Un film de guerre dans la lignée des films de propagande de l'époque, où l'on apercevra à la fin le lot habituel de soldats japonais semant la mort avec un rictus diabolique.
Rappelons tout de même que le genre et l'époque, ça a pu donner, également, Aventures en Birmanie.
Mais aussi ce type de film, qui a l'air bâclé pour sortir dans les temps. Sans doute que le budget n'était pas optimal, non plus. En tout cas, il y a des scènes tournées devant des écrans géants avec une telle différence dans la texture du noir et blanc que ça en devient ridicule, on ne voit plus que ça, comme si les acteurs étaient dans une salle de cinéma, cachant l'écran où se déroule le vrai film.
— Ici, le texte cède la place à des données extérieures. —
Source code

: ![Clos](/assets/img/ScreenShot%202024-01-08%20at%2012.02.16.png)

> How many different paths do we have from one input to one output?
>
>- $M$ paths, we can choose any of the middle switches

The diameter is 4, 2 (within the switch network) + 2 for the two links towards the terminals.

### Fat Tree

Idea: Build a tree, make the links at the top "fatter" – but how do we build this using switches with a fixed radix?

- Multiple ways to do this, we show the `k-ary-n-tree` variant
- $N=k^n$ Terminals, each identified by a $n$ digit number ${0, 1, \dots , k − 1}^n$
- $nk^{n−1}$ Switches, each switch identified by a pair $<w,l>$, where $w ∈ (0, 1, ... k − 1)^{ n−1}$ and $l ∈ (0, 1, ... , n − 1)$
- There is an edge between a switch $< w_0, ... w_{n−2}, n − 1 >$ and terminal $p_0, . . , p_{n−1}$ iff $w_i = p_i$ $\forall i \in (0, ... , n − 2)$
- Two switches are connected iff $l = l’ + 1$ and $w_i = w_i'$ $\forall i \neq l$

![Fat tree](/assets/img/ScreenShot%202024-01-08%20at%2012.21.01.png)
On sent à un moment une grosse flemme du scénariste (Borden Chase, qui réfléchissait peut-être plus à son prochain western qu'à ce film mal troussé). On interdit aux gars de John Wayne de se battre contre les japonais, ce ne sont en fait que des ouvriers, à qui le film est dédié en ouverture, de ceux qui préparaient les infrastructures nécessaires à l'effort de guerre dans le Pacifique. Et lorsque les japonais débarquent, évidemment, il n'a qu'une envie, c'est de courir sus à l'assaillant. Et justement, il y a à côté de son chantier une réserve d'armes laissées comme ça, à l'abandon, en nombre suffisant pour équiper tous ses gars?
On sauvera une scène de danse plutôt sympathique au début, et un rythme pas mal mené.
Mais on pourra aussi bien s'abstenir.